In a strange reflection of the career of the hapless General de la Rey himself, the whole story seems to be living a kind of underground existence, while being a very public issue indeed. Few young Afrikaners I accosted in the streets over the past couple of months would admit to knowing much about the song. Even fewer would admit to being among those who filled rugby stadiums with the roar of its patriotic, underground chorus.
Fewer still would confess that it gave them a sense of belonging in the dodgy, treasonable thinking of the Boeremag, some of whose leading members are currently on trial in the Supreme Court in Pretoria after letting off a series of explosions in Soweto and supposedly amassing arms caches as a prelude to a final onslaught against majority rule.

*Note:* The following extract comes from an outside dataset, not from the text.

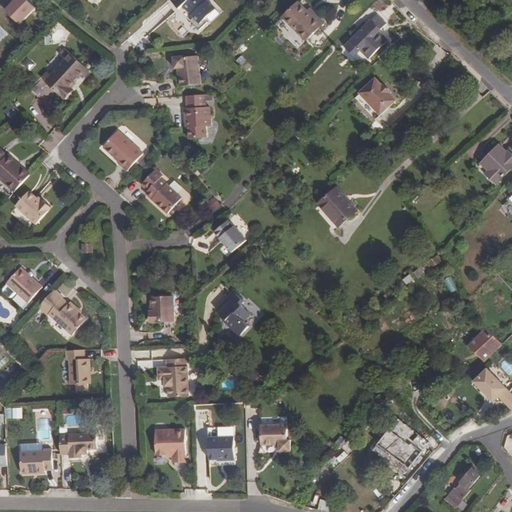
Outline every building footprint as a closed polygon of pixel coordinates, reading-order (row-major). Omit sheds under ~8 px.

The core issue would seem to be that there are substantial numbers of Afrikaners who share this sense of disempowerment. However subliminal these thoughts may be, there is no avoiding the fact that Van Blerk was thinking about them when he came up with the chorus for his rousing anthem. He argues that De la Rey was simply a catchy rhyme that popped into his head. Unfortunately, what the general’s surname rhymed with was the thought that someone should ‘die Boere kom lei”– someone should come and lead the Boers once again.

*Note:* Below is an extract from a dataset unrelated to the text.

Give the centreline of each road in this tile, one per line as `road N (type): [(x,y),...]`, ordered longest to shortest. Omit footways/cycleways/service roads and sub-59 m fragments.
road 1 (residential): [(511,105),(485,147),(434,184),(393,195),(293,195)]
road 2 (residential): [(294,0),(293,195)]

Where all the cries of misunderstanding and innocent intent fall apart is precisely in this disclaimer. If the song was merely a cry for leadership from any quarter, why limit its demands to leadership of the Boers, rather than the greater demands of leadership for the whole country — or, indeed, for a world that is generally in turmoil and crisis? While an illegal war led by world powers is raging in Iraq, and less high-profile, Boer-led, counter-independence mercenary activities are exposed in Equatorial Guinea and territories closer to home, can this truly be defined as a philosophical plea for nothing more than emotional guidance? In a word, can the unexpectedly delighted Bok, as he laughs all the way to the bank, really expect us to believe that he has not deliberately lit a firecracker under an already primed tinder-box of reactionary thinking?

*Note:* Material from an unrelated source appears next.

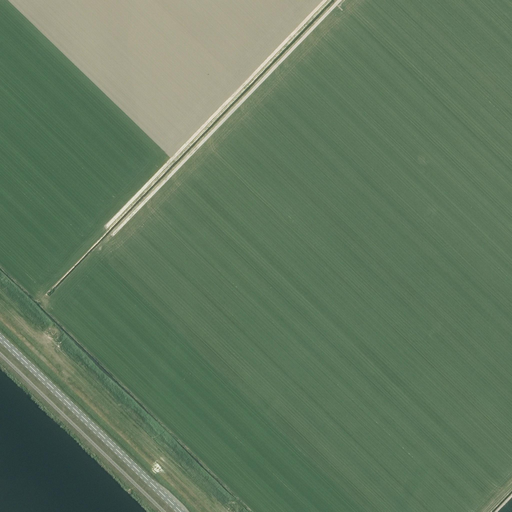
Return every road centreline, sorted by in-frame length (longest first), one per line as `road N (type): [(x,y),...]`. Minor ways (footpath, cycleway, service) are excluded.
road 1 (track): [(340,0),(114,232)]
road 2 (secondary): [(181,511),(0,338)]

Looking around, I cannot see what the Boere have to fear. There are common terrors that have become increasingly exposed with the advent of a more enlightened approach to governance (however limited its success). This is part of being awake and conscious in the modern world.
Far more than that, it looks like the Boers that Bok and his peers weep for are more secure on the African continent and, indeed, in the world at large, than they have ever been. Empowered Afrikaans banking and beer-brewing institutions now dominate the stock exchanges of places as far apart as London and Shanghai. H Rider Haggard’s fabled empires of gold and undreamt-of wealth are now the legitimised stalking grounds of white South African commerce and industry. And precious little has really changed on the ground, in terms of the rigid economic structures of apartheid, right here back at home.
So I think Bok should go and suck on it. I think the minister of arts and culture is right to say that we cannot ban it. But I think there should also be someone out there who asks a few questions about all those punters who are so ferociously buying into this dumb psychology (a bigger seller, they say, than Brenda or Mandoza) and what their increasingly arrogant buying power means to where the country is really going.